The Doctor is in the house this weekend at Joe Segal's Jazz Showcase. Friday night I had the opportunity to sit through two of the better sets I have seen and heard at the Showcase in a number of years. I have always been a huge fan of Jimmy Smith, Brother Jack McDuff, and Jimmy McGriff, who I saw in a bar when I sixteen--the owner bought me a drink. Dr. Lonnie Smith pushes the boundaries established by those luminaries, getting a lot of varied and interesting sounds out of his Hammond B3 organ. Gotta love the spinning horn. Accompanying Smith were Jonathan Kreisberg on a lovely hollow body guitar, Chicago drummer Xavier Breaker, who clearly impressed Smith with his virtuosity, and Kaylan Parthak on tabla and percussion.
Unfortunately both Xavier Breaker and Kaylan Parthak are not pictured because they were positioned in a dark corner. That should not be taken to mean that either one was not vital to the effort. Both added color to the ensemble, with lovely fills. Gotta love the tabla, such an interesting instrument.
Smith included a wide array of varied numbers in his sets, including Monk's Straight, No Chaser, Coltrane's My Favorite Things, Paul Simon's Fifty Ways to Leave Your Lover, snatches of McCartney-Lennon's Norwegian Wood, and Maynard Ferguson's Frame for the Blues. Smith opened with a psychedelic-organ piece that came right out of the late Sixties, early Seventies. Along the way, Smith and the band treated the audience to more blues, lots of extended improvisation and interplay between the musicians, and some Indian influenced material thanks to Parthak.
At 11:30PM, Smith introduced the band for a second time, and looked like he was headed off stage, but then he bent over, picked up a cable, and plugged it into his aluminum walking stick and cane. He then started to strum the stick, coaching some interesting sounds out it. Not quite James Brown funk, but close, and very percussive. Slowly the band joined in for a ten minute encore, with mouths rightly agape in the audience. Smith may need the cane to help his mobility, but for ten minutes he moved like Peter Townsend and Jimi Hendrix, kicking one leg out while balanced on the other. I might have seen a few Townsend trademark windmills in there. Quite the tour-de-force.

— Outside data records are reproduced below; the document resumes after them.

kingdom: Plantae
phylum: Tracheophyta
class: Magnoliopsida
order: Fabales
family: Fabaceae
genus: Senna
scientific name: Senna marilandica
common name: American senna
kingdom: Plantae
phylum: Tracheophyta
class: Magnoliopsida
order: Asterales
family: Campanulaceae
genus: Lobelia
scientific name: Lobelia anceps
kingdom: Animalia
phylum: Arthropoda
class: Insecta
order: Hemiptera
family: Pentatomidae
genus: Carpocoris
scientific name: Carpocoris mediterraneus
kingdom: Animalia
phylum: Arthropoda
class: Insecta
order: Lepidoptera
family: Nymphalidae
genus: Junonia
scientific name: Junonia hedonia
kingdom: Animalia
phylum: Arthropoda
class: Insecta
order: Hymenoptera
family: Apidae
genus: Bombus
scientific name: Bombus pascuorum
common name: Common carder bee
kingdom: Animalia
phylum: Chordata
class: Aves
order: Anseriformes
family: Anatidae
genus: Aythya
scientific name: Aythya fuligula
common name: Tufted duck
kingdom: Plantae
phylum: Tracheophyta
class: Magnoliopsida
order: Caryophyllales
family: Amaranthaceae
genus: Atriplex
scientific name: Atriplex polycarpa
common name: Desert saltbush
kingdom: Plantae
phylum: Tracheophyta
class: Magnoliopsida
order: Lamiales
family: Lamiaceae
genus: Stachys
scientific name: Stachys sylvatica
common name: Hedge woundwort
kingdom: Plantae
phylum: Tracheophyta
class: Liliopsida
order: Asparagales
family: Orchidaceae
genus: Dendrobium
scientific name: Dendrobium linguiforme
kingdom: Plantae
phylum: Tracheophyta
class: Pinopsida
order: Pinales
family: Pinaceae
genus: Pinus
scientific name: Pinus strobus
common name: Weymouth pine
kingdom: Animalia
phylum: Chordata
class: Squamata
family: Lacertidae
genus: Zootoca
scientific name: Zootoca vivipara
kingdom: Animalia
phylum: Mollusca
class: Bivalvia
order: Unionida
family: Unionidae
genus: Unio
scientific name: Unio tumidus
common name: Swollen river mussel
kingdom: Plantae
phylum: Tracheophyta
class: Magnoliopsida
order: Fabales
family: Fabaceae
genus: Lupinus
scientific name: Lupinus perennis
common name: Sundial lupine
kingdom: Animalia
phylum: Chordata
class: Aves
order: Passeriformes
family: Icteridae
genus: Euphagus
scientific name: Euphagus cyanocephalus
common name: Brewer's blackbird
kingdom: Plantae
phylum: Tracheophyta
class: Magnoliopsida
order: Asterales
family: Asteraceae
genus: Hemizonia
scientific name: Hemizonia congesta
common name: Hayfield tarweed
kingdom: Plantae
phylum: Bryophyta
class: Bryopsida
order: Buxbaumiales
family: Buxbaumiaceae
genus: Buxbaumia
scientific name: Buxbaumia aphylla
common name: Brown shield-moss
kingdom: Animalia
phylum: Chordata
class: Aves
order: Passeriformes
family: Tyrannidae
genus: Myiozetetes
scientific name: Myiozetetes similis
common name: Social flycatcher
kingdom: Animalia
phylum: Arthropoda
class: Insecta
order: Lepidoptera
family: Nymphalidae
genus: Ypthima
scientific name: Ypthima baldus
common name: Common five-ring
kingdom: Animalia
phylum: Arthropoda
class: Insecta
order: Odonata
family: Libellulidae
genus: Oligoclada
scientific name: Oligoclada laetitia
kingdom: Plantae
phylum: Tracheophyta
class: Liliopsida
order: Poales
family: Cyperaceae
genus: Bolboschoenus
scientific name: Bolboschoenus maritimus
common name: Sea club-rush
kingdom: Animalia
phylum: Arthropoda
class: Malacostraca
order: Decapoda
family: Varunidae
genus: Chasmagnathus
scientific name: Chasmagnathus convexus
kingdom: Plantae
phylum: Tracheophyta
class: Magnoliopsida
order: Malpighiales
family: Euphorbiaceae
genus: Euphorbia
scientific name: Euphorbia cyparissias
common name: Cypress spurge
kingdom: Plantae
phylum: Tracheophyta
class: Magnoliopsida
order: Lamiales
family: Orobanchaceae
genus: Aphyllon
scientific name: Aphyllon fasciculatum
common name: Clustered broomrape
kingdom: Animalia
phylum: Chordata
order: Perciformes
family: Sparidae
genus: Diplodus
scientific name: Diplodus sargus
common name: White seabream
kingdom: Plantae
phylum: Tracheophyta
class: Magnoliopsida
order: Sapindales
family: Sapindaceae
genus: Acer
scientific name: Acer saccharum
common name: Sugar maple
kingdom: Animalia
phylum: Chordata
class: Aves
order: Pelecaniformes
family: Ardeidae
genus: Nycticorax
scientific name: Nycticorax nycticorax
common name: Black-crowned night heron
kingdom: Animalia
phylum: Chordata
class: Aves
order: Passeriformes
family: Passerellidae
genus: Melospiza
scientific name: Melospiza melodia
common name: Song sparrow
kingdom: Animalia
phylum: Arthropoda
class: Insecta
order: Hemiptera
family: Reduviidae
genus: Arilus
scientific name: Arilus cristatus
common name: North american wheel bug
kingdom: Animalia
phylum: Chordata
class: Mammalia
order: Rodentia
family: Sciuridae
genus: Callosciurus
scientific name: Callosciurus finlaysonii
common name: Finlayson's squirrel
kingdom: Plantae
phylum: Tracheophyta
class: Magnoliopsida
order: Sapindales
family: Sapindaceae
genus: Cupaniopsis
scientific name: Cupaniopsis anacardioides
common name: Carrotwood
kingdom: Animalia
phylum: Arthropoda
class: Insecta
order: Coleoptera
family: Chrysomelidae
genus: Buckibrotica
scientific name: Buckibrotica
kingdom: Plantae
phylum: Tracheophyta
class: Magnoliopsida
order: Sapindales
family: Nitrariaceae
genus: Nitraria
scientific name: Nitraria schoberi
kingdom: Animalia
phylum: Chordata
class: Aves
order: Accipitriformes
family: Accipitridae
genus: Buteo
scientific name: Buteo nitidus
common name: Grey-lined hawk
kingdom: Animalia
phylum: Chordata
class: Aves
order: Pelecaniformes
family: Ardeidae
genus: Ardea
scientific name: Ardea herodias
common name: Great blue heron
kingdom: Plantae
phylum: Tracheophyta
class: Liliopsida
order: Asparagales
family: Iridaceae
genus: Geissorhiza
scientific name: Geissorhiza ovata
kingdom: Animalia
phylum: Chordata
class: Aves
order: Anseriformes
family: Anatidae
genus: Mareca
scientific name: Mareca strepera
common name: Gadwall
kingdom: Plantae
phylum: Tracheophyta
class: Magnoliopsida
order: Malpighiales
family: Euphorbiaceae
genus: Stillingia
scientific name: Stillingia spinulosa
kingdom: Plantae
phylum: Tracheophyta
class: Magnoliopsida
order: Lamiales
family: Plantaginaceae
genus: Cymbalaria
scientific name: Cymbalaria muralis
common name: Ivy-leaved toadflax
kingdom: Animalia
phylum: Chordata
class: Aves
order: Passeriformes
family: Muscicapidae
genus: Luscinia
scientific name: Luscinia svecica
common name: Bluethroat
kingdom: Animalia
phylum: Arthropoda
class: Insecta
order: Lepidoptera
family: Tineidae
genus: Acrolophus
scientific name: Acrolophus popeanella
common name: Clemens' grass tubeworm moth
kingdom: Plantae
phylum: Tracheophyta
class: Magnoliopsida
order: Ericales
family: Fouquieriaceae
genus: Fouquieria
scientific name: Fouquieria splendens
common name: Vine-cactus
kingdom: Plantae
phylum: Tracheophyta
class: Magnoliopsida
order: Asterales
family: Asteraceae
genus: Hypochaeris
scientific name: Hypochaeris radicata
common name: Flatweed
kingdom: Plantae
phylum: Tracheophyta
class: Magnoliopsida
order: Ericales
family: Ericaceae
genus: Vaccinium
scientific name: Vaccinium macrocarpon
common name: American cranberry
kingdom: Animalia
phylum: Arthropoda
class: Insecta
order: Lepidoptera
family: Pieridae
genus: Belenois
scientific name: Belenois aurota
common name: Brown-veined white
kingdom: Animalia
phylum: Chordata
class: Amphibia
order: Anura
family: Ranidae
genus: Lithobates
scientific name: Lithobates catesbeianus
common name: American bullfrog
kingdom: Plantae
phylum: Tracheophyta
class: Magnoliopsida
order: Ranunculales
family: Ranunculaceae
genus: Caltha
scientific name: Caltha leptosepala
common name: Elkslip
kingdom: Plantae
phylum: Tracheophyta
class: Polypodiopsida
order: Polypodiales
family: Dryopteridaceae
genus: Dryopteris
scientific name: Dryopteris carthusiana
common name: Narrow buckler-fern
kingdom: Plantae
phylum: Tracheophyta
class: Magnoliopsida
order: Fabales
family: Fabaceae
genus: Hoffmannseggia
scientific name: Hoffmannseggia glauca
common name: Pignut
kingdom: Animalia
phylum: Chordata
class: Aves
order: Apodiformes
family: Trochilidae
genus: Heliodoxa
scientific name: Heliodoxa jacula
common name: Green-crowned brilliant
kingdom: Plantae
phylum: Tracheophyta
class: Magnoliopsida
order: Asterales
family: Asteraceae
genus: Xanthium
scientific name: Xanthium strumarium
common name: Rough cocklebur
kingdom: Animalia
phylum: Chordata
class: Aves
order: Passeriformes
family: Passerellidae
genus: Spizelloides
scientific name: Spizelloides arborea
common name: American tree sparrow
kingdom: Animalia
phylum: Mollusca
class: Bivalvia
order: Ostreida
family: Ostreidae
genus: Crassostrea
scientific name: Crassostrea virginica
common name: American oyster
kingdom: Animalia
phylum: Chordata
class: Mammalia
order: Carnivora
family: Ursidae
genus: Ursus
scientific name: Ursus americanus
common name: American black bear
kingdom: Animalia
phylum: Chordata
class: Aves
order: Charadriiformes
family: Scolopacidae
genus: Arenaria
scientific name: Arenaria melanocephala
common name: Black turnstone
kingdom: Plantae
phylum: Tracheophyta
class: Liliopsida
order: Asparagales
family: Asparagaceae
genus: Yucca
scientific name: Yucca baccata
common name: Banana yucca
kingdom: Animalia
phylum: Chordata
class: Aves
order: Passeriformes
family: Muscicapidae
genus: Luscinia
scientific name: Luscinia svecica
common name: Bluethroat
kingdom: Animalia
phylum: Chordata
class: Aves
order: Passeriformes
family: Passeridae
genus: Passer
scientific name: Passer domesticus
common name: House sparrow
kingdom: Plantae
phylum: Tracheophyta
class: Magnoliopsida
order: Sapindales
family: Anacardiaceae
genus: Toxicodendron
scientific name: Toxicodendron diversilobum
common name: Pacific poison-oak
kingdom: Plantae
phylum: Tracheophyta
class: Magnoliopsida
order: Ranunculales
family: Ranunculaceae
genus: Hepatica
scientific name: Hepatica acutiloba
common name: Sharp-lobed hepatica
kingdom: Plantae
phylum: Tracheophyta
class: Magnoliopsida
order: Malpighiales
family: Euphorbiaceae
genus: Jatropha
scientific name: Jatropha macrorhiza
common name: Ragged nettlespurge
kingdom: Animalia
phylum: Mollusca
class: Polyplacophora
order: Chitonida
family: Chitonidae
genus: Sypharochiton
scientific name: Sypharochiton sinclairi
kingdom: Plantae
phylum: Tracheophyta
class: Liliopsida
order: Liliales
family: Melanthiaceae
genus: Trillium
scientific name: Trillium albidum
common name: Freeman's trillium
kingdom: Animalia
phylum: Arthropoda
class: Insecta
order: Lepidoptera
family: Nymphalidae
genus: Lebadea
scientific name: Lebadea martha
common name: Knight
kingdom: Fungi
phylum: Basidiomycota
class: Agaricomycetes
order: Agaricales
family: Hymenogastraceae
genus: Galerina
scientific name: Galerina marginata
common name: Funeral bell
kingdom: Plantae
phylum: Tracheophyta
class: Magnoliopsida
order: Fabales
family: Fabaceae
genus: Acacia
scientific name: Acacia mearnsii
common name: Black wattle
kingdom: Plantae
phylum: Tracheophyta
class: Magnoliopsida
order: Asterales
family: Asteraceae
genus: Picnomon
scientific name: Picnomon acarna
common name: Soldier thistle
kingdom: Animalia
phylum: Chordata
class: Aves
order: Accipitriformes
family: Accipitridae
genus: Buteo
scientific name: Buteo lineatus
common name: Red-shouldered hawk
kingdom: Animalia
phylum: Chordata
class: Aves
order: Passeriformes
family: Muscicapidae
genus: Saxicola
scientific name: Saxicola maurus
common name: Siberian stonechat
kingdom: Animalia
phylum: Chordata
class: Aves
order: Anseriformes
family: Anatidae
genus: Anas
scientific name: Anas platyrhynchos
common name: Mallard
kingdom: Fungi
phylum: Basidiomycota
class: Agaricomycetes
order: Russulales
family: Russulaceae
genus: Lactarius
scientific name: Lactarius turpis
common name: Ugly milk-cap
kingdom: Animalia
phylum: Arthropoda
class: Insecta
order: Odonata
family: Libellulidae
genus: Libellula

Chicago Tribune reviewer Howard Reich noted in his review of Thursday night's first set that Smith was awarded National Endowment for the Arts Jazz Masters Fellowship earlier this month, which is "widely considered the country's highest jazz honor," according to Reich, who was knocked out by the performances. Reich is a very thoughtful and knowledgeable reviewer, who by now has seen it all. His review was glowing, noting the many levels of Smith's artistry, even drawing comparisons to "groundbreaking pianist Ahmad Jamal."
I can only hope that Smith and company comes back to town in the near future.